___ Extract ___

Effective extraction of valuable products from of these types of mineral formations involves distribution of heat throughout a large volume of ore. Consequently, applying the heat at the highest possible temperature is desirable. However, heterogeneities in geology may affect the rate at which the formation may accept and dissipate heat. If the power of the heater is constant along its length, that may cause underheating or overheating in parts of the formation that dissipate the heat more quickly or more slowly than average. That underheating or overheating might cause local underconversion or product degradation.

Some existing systems intended to prevent overheating involve temperature-limited electric heaters that are designed for in-situ mineral extraction. The temperature limit enables the maximum allowable power to be applied to the entire formation, even when the heat acceptance varies with location in the formation. The resistance of the heating elements or dielectrics in the heaters is often temperature dependent, such that the power lowers as a target temperature is reached to prevent overheating. Such methods may, for example, use the Curie point of the conductor to change its resistance at a desired maximum temperature.

SUMMARY

A heating system for a subterranean mineral formation according to embodiments of the present invention includes a casing positioned in a bore in the subterranean mineral formation, the casing having an outer surface and an inner surface, a heating element positioned within the casing, a surface connection system having a first end coupled to the heating element within the casing and a second end at a top ground surface above the subterranean mineral formation, and a heat transfer fluid contained within the casing, the heat transfer fluid configured to transfer heat between the heating element and the inner surface of the casing, wherein at least a portion of the heat transfer fluid is undergoing phase changes between liquid and gas in order to regulate a temperature of the casing.

___ Dataset content ___

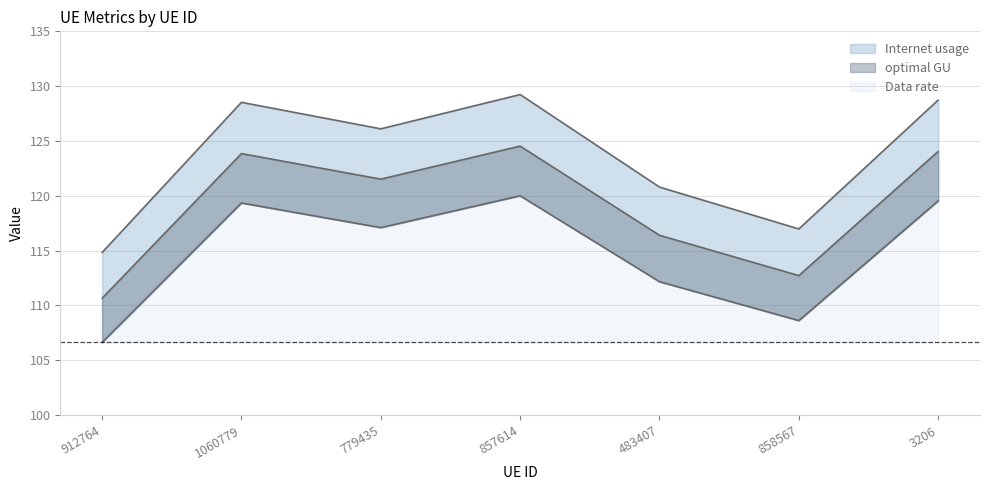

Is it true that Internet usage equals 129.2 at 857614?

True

___

Questions =>
1. Copy word for word the stretch of the passage on heating underground mineral formations from "Effective extraction of" through "or product degradation.".
2. Pick up the passage on heating underground mineral formations after its last sentence and write what comes next.

Answers to this exercise =>
1.
Effective extraction of valuable products from of these types of mineral formations involves distribution of heat throughout a large volume of ore. Consequently, applying the heat at the highest possible temperature is desirable. However, heterogeneities in geology may affect the rate at which the formation may accept and dissipate heat. If the power of the heater is constant along its length, that may cause underheating or overheating in parts of the formation that dissipate the heat more quickly or more slowly than average. That underheating or overheating might cause local underconversion or product degradation.

2.
A method for heating a subterranean mineral formation according to embodiments of the present invention includes placing a casing within in a bore in the subterranean mineral formation, the casing having an outer surface and an inner surface, a heating element positioned within the casing, and a heat transfer fluid contained within the casing. The method further includes supplying power to the heating element, and causing at least a portion of the heat transfer fluid to undergo phase changes between liquid and gas in order to regulate a temperature of the casing, the heat transfer fluid transferring heat from the heating element to the casing.

A heating system for a subterranean mineral formation according to another embodiment of the present invention includes a casing positioned in a bore in the subterranean mineral formation, the casing having an outer surface and an inner surface, a heating element positioned within the casing, wherein the casing is at least partially immersed in a boiling fluid in the bore of the subterranean mineral formation, wherein the boiling fluid enhances heat transfer from the outer surface of the casing to the subterranean mineral formation, and a plurality of fins on the outer surface of the casing, the plurality of fins configured to enhance a rate of heat transfer between the casing and the subterranean mineral formation.

While multiple embodiments are disclosed, still other embodiments of the present invention will become apparent to those skilled in the art from the following detailed description, which shows and describes illustrative embodiments of the invention. Accordingly, the drawings and detailed description are to be regarded as illustrative in nature and not restrictive.

BRIEF DESCRIPTION OF THE DRAWINGS

FIG. 1 illustrates a partial side sectional view of a heating system in a subterranean mineral formation, according to embodiments of the present invention.

FIG. 2A illustrates a partial side sectional view of another heating system in a subterranean mineral formation, according to embodiments of the present invention.

FIG. 2B illustrates a front cross sectional view of the heating system of FIG. 2A taken at a location of the heating element, according to embodiments of the present invention.

FIG. 3 illustrates a front and side perspective view of a heating system casing, according to embodiments of the present invention.

FIG. 4 illustrates a front and side perspective view of an alternative heating system casing, according to embodiments of the present invention.

FIG. 5 illustrates a graph showing a relationship between heat transfer efficiency and height of fin for fins of two different thicknesses, according to embodiments of the present invention.

FIG. 6 illustrates a front and side perspective view of the heating system casing of FIG. 3 with spacers, according to embodiments of the present invention.

FIG. 7 illustrates a front elevation view of the heating system casing of FIG. 6 positioned within a well bore, according to embodiments of the present invention.

FIG. 8 illustrates a front and side perspective view of the heating system casing of FIG. 6 positioned within a well bore, according to embodiments of the present invention.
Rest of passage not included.